§ **Brano scelto**:
┄┄┄┄┄┄
Gazidis racconta il Milan e rassicura i tifosi sulle ambizioni dei rossoneri
Il CEO del Milan, Ivan Gazidis, ha parlato in un intervista, dei progetti futuri del Milan. Svariati i temi trattati, dal calciomercato ai rinnovi dei giocatori in scadenza
“Mercato? Faremo acquisti mirati. Non compreremo qualcuno tanto per farlo. Occorre pescare le persone giuste e in questo senso Maldini è intelligente e sa mantenere gli equilibri. In squadra c’è un equilibrio magico, che va preservato”. Così Ivan Gazidis , come riportato dal quotidiano ‘La Gazzetta dello Sport’. Il Ceo del Milan ha parlato, oltre che di possibili colpi in entrata, anche delle questioni legate ai rinnovi.
┄┄┄┄┄┄
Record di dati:
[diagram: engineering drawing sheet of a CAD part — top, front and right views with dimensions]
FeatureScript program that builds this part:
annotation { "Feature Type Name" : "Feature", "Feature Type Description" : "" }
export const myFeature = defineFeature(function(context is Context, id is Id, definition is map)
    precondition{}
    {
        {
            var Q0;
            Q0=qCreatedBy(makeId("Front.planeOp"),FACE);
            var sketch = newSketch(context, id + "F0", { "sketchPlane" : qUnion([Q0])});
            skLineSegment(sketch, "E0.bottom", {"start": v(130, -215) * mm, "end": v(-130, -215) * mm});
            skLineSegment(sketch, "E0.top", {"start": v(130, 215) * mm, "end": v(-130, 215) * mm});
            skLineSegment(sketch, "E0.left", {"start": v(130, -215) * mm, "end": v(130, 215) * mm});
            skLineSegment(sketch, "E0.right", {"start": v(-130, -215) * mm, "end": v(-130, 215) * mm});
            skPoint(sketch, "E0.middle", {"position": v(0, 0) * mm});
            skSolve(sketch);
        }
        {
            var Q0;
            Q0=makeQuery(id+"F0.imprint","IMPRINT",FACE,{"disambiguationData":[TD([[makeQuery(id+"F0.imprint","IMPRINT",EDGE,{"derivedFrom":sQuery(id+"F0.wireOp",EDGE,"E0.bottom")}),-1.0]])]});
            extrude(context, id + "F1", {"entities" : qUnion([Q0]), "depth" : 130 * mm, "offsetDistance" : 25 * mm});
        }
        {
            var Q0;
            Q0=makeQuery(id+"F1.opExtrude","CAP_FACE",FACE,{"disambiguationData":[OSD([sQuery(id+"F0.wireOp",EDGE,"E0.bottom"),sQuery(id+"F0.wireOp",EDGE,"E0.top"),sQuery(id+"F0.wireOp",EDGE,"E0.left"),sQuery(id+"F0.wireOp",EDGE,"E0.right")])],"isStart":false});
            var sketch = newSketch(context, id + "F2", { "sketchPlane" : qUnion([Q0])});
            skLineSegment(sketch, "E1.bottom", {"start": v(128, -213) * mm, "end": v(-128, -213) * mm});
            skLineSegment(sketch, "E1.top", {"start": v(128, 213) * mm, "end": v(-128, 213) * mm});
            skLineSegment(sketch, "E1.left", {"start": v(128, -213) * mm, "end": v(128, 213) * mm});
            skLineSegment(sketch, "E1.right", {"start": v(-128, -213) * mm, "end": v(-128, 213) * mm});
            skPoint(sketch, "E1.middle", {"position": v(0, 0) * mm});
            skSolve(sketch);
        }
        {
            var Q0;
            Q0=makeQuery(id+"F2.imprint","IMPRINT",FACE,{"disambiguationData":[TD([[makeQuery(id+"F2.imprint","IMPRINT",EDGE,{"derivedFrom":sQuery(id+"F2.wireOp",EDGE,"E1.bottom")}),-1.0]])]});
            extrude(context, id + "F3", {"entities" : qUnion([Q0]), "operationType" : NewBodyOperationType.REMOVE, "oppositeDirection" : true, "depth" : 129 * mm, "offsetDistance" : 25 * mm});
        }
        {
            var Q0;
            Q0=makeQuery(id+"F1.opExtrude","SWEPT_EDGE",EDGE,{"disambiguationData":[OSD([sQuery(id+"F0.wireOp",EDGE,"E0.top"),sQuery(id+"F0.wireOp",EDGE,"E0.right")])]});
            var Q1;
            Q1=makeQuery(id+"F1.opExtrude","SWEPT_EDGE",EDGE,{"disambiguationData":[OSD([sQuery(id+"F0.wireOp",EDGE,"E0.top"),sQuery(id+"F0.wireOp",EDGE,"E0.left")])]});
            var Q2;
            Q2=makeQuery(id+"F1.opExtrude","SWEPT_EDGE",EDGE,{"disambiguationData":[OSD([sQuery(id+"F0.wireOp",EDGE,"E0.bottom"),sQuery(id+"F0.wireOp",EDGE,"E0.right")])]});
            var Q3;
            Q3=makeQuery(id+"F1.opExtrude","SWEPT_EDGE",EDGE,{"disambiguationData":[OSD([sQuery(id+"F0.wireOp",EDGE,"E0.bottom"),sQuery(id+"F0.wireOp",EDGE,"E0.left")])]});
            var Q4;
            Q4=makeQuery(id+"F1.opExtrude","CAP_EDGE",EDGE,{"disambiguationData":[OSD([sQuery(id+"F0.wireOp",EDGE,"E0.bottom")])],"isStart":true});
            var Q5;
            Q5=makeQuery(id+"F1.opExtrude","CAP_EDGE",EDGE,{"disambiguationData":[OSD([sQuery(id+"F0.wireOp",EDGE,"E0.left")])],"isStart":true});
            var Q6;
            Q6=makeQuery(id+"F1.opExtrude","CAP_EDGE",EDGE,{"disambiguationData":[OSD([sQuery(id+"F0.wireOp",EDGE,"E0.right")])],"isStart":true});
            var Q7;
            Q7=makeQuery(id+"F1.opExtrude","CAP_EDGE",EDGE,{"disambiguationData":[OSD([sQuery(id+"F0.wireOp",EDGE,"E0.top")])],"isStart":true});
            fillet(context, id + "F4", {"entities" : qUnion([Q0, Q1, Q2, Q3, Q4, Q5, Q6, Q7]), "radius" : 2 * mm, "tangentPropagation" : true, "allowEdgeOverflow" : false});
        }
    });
┄┄┄┄┄┄
§ **Cosa fare**: Modifica il brano su Gazidis e il Milan: riscrivilo partendo dalle parole "Gazidis racconta il" e fermandoti dopo "legate ai rinnovi.", mettendo "acquisti ponderati" al posto di "acquisti mirati".

§ **Soluzione**:
Gazidis racconta il Milan e rassicura i tifosi sulle ambizioni dei rossoneri
Il CEO del Milan, Ivan Gazidis, ha parlato in un intervista, dei progetti futuri del Milan. Svariati i temi trattati, dal calciomercato ai rinnovi dei giocatori in scadenza
“Mercato? Faremo acquisti ponderati. Non compreremo qualcuno tanto per farlo. Occorre pescare le persone giuste e in questo senso Maldini è intelligente e sa mantenere gli equilibri. In squadra c’è un equilibrio magico, che va preservato”. Così Ivan Gazidis , come riportato dal quotidiano ‘La Gazzetta dello Sport’. Il Ceo del Milan ha parlato, oltre che di possibili colpi in entrata, anche delle questioni legate ai rinnovi.